EXERCISE DESCRIPTION: Print, exactly as they stand, the lines below from the one that has "For this micrograph" to the one that has "One object in", inclusive, leaving out the pictures.
+++ DATASET ENTRIES +++
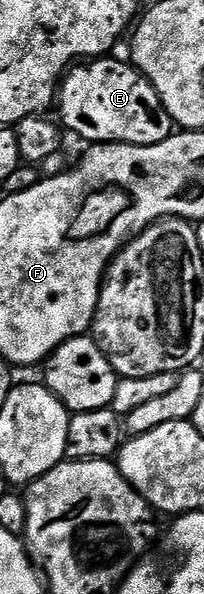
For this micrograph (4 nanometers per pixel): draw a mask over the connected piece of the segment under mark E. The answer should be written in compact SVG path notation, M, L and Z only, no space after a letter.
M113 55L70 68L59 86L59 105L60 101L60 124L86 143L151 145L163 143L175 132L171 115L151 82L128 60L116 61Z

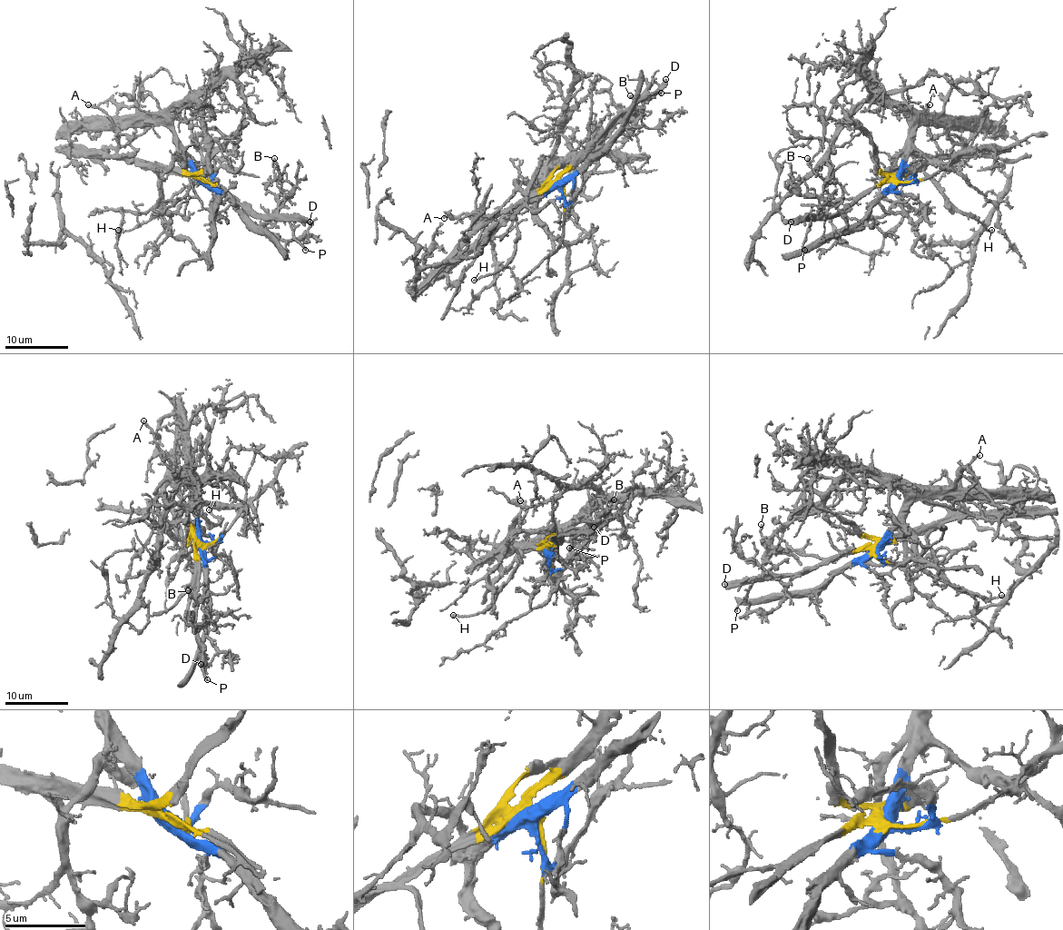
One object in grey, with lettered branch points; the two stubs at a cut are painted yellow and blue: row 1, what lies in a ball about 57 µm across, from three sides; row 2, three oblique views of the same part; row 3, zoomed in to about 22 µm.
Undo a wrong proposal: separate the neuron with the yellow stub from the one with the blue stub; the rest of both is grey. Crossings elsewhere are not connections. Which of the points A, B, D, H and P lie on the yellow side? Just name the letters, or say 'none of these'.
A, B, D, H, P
+++
+++ DATASET ENTRIES +++
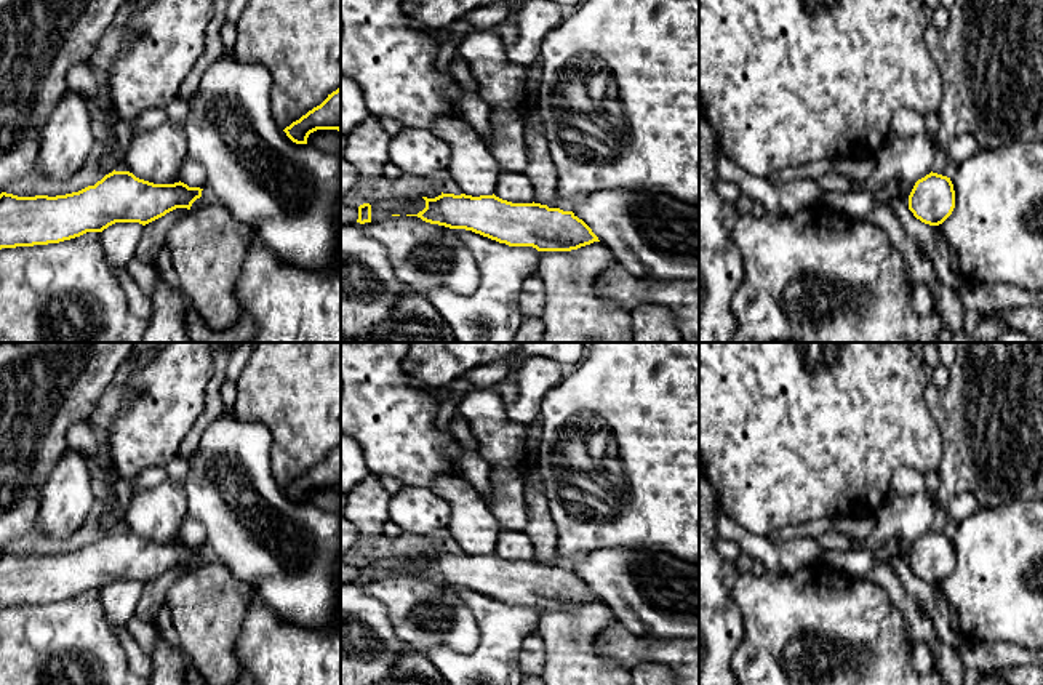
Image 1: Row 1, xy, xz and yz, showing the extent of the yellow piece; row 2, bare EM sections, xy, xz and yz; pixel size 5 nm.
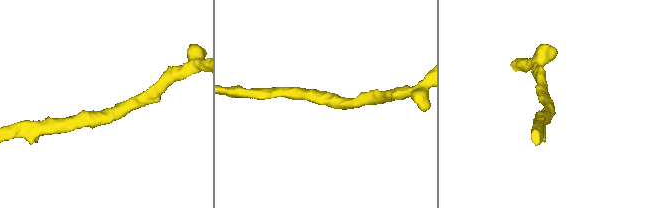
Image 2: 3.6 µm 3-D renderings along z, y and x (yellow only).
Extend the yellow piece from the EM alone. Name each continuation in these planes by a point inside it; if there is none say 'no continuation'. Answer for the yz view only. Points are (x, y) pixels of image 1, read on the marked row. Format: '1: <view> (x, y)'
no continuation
+++
OUTPUT OF THE TASK:
For this micrograph (4 nanometers per pixel): draw a mask over the connected piece of the segment under mark E. The answer should be written in compact SVG path notation, M, L and Z only, no space after a letter.
M113 55L70 68L59 86L59 105L60 101L60 124L86 143L151 145L163 143L175 132L171 115L151 82L128 60L116 61Z

One object in grey, with lettered branch points; the two stubs at a cut are painted yellow and blue: row 1, what lies in a ball about 57 µm across, from three sides; row 2, three oblique views of the same part; row 3, zoomed in to about 22 µm.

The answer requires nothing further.